My grandparents Bill and Becky Ingram relocated here from Latham Park in 1946. Without having to raise the roof, they added a second floor for an additional four bedrooms and three baths, for a total of 3,380 square feet. A barn and guest cottage share the architectural style of the stately manor that my grandmother christened “Tall Timbers.”

Bill Ingram Jr. spent his last decade as a bachelor here, maximizing the time when his folks were out of town by throwing parties for his buddies and their dates. As guests arrived he’d be on the pier with a couple of fishing poles hoping to hook some entrees for the grill. After marrying my mother, who quickly got pregnant, they moved into the little log cottage behind Tall Timbers.

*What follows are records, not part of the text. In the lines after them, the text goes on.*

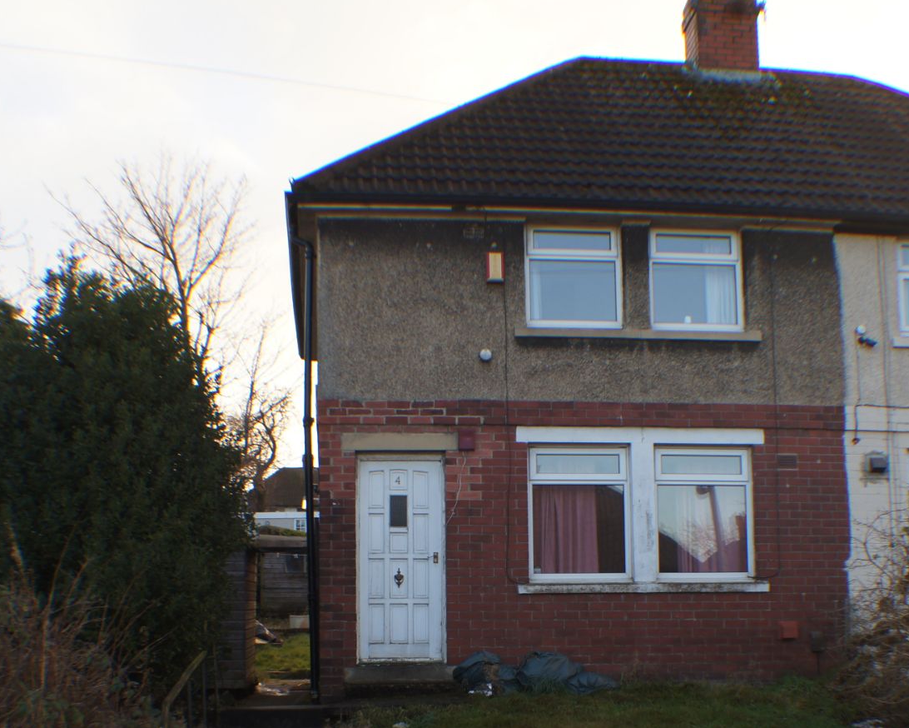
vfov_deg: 25.9
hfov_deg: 32.4
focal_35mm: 58
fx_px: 1561
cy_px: 545
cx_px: 513
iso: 100
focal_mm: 22
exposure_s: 1/80
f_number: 5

Unknowingly, I’d rented the house next door to where I spent my first year
of life, on Twin Lakes Drive. Perhaps that’s why a momentary whiff of water and wood could awaken some primordial recognition, a lingering fragrance of hidden remembrance.

Before I was born my father built the bridge over the reservoir separating the Hardens and Ingrams, made precarious over the ensuing decades by missing and splintered beams. Stepping gingerly across on October 1, 1994, I chanced to look down. Scrawled into one of the concrete supports, in Dad’s handwriting, was the date it was poured — 10-1-54 — forty years earlier to the day. John Harden’s book Tarheel Ghosts was published on October 1, 1954.

Was I calling out to the past, or it to me? No matter. We were destined to
collide in an odd inversion of that Twilight Zone episode where two Southern kids dive past the bottom of their pool to emerge in a wooded wonderland, cared for by a kind grandmotherly type.

Susan and I moved on in 1997. As I write this both homes at the end of
Twin Lakes Drive are for sale. Tall Timbers remains a masterpiece, the original stonework preserved. There have been substantial changes for the better to the Harden House when it was transformed into Twin Lakes Lodge, a bed and breakfast. A large garage with an upper residence was added and the two-bedroom east wing turned into suites, as was the case with the mother-in-law cottage. The backyard has been trimmed and styled to create a sunny piazza

The grounds are a great deal more refined now, open and friendly. And those boxwoods along the wooded pathway are still putting up a brave fight.

Looking back, it’s the breeze and quiet I’ll recall, leaves rustling overhead, sunlight winking off ripples in the water, echoes of lives well-lived whispering around the pines. Twin Lakes will continue, one hopes, to lure future generations in search of lost gentility by offering a slice of country living deep inside the city. Past the stone columns, beyond a curtain of trees, at the end of a long dusty driveway, Greensboro’s Batcave awaits.